Byzantine researchers were sent to study at this renowned institution. Several languages, including Arabic, Farsi, Aramaic, Hebrew, Syriac, Greek, and Latin, were spoken at the facility. The House of Wisdom truly embodied the merging of intellect, traditions, and cultures from many nations.
But Bayt al-Hikmah met a tragic stop when the Mongols invaded during the 13th century, killing the scholars and dumping the books in the Tigris River. It is said that the river flowed red and black for days from all the blood and ink.
Yongle Encyclopedia
The Yongle Encyclopedia, or Yongle Dadian, was Cathay's—and the world's—largest encyclopedia when it was finished in 1408. Bundled past subject into 22,877 juan (sections), the text was spring into a whopping xi,095 volumes. But this beautifully illustrated collection went the way of the rest of the objects on our list.

During the 1500s, it was moved to the Forbidden City for protection. The emperor ordered it copied and, non long later, the original was lost, or scattered. Some historians believe the Yongle Encyclopedia was destroyed in a burn down that swept through the Forbidden City during a rebellion. Others posit it was buried with an emperor. A tertiary theory advise information technology burned in the Qianqing Palace fire.
Now, simply 400 volumes remain. And its "Globe's Largest Encyclopedia" title has been claimed by Wikipedia.
Ur-Hamlet
This above all: to thine ain cocky be true—unless y'all can find a wealth of inspiration in someone else. In that example, soak in their piece of work and manner your own in its footsteps. You heard that right. William Shakespeare's Hamlet is non equally original as your English language teacher may accept claimed. First of all, Village is based on a Norse legend. But, more than importantly, it's based on some other play.

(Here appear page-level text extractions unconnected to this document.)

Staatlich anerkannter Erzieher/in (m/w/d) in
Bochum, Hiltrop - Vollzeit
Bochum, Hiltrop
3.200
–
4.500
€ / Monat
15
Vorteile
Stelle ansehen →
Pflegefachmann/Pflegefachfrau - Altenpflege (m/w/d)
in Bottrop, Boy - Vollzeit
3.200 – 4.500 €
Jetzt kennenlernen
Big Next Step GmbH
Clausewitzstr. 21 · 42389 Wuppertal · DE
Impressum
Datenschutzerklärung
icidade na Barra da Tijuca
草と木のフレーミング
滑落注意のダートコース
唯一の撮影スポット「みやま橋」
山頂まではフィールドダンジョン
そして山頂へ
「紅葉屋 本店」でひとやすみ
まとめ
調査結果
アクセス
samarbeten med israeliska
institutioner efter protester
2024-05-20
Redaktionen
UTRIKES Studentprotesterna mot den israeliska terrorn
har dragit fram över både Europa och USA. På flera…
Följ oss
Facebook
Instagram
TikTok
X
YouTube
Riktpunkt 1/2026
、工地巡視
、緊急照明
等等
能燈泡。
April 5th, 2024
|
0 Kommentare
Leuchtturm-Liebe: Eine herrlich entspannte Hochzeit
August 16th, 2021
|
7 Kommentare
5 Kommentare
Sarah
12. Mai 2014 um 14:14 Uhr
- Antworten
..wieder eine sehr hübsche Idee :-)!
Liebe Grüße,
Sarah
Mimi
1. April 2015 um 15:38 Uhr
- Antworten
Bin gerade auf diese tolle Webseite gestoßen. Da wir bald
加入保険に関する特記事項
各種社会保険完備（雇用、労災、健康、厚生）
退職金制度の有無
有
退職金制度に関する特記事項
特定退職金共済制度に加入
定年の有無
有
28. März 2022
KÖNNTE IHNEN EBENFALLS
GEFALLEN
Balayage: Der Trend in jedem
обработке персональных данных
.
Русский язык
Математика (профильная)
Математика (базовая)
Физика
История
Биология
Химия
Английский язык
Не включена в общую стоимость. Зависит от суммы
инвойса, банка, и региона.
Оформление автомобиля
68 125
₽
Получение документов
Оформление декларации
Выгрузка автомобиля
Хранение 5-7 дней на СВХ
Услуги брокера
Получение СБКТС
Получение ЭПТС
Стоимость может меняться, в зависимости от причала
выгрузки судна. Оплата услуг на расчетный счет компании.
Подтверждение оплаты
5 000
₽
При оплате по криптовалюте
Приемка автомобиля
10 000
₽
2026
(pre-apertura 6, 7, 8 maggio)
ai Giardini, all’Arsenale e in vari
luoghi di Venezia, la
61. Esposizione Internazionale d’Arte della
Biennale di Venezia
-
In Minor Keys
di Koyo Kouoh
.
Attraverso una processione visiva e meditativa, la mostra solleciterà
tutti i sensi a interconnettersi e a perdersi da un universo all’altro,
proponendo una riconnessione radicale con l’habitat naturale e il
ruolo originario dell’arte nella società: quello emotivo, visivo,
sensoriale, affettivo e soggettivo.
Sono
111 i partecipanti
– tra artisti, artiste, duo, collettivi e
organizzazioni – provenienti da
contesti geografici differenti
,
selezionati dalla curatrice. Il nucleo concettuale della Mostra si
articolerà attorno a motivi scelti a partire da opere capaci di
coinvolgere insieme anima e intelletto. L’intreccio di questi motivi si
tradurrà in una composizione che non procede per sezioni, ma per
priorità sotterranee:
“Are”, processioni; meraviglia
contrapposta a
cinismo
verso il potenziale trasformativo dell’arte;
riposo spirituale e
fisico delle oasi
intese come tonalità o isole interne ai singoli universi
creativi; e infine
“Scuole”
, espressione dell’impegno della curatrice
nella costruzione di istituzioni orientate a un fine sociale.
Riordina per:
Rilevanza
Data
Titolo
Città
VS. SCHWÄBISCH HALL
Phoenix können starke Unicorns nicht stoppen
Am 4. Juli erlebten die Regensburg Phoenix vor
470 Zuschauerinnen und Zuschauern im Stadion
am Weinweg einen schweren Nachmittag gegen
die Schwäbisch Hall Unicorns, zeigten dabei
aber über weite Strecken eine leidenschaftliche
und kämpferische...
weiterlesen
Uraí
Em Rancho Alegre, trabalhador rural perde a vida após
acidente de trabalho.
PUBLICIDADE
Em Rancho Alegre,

Virtually researchers agree that Shakespeare based his famous tragedy on a play past Thomas Kyd, known as Ur-Hamlet. Of form, equally fate would have it, no copy of Ur-Hamlet exists. All nosotros really know is that it was performed in London, significant Shakespeare was (more than likely) in the know about information technology.
This OG-Hamlet was too a tragedy that contained a line shouted by a ghost. That line? "Village, revenge!" Very "brevity is the soul of summary," if you lot enquire us.
Jack the Ripper's "From Hell" Letter
Jack the Ripper is London's most infamous—and unidentified—series killer. He had a disturbing penchant for murdering sex workers with anatomical percision, leading to his nickname. The "Jack the Ripper" title actually originated in a letter from someone challenge to be the serial killer, though it was later deemed a hoax. The "From Hell" letter, however, is thought to be authentic.

Why? When George Lusk, chairman of the Whitechapel Vigilance Committee, received the letter on October 15, 1888 information technology didn't come up with chocolates or flowers. Instead, it arrived with half a homo kidney. For this reason, of the thousands of letters allegedly sent from Jack the Ripper to the police, "From Hell" was believed to be the existent deal.
Decades later, fingerprints on the alphabetic character might've helped experts crack the case. But some poor record-keeping procedures ruined that notion. The letter—and kidney—are lost, then don't expect the cast of Criminal Minds to solve this one someday soon.